The clinical trial, led by Drs. William B. White of the Calhoun Cardiology Center and Leslie Wolfson of the Department of Neurology, followed 199 hypertension patients 75 years of age and older for 3 years.
Throughout that time, researchers tracked the potential benefits of using an intensive anti-hypertensive medication treatment regimen to garner a 24-hour systolic blood pressure target of less than 130 mmHg compared to standard control (approximately 145 mmHg).
As part of the INFINITY (Intensive Versus Standard Ambulatory Blood Pressure Lowering to Prevent Functional Decline In the Elderly) study, researchers assessed the older adults’ mobility, cognitive function, their brain’s white matter progression with magnetic resonance imaging (MRI), and tracked the occurrence of any adverse events.

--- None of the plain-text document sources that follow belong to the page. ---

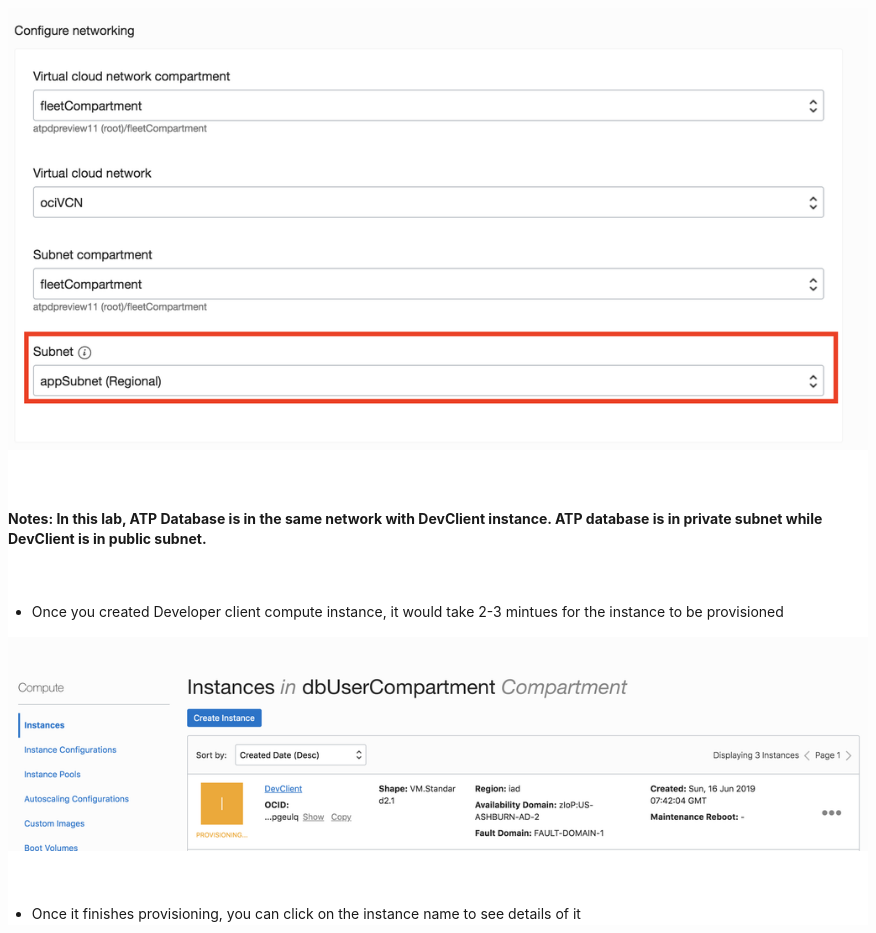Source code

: ![](./images/200/computenetwork.png)

<br>

#### Notes: In this lab, ATP Database is in the same network with DevClient instance. ATP database is in private subnet while DevClient is in public subnet.

<br>



- Once you created Developer client compute instance, it would take 2-3 mintues for the instance to be provisioned

![](./images/200/computewait.png)

<br>

- Once it finishes provisioning, you can click on the instance name to see details of it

While the researchers did not identify any significant differences in cognitive outcomes or walking speed between the two study groups, they did observe a significant reduction in the accumulation of brain white matter disease in those receiving the intensive treatment for blood pressure control.
“The results of INFINITY demonstrate that a lower ambulatory blood pressure goal for older adults is likely to conserve future brain function and health,” said Wolfson, professor of neurology and former chair of the Department of Neurology at UConn Health.
In fact, after three years, the accrual of white matter lesions in the brain were reduced by up to 40% in the those patients receiving the intensive blood pressure therapy compared to those who were on standard therapy.
Further, study participants on the intensive therapy had a lower rate of cardiovascular events including heart attack, stroke and hospitalization from heart failure than those on standard therapy.
“The INFINITY trial’s results show that maintaining a systolic blood pressure of less than 130 mmHg is safe, and a reasonable and potentially more beneficial treatment goal for older adults with hypertension,” said White, professor of medicine and chief of the Division of Hypertension and Clinical Pharmacology at UConn Health. “Intensive treatment of hypertension reduces the progression of small blood vessel disease in the brain and significantly lowers patients’ risk of nonfatal cardiovascular events.”
In addition to White and Wolfson, authors included Dorothy Wakefield, Richard Kaplan, and Douglas Fellows, UConn School of Medicine; Nicola Moscufo and Charles Guttmann, Brigham and Women’s Hospital; Richard Bohannon, Campbell University.
The INFINITY study was supported by a grant from the National Institute of Aging of the NIH (R01-AG022092) and conducted in UConn Health’s Lowell G. Weicker Clinical Research Center at UConn Health in Farmington, Conn.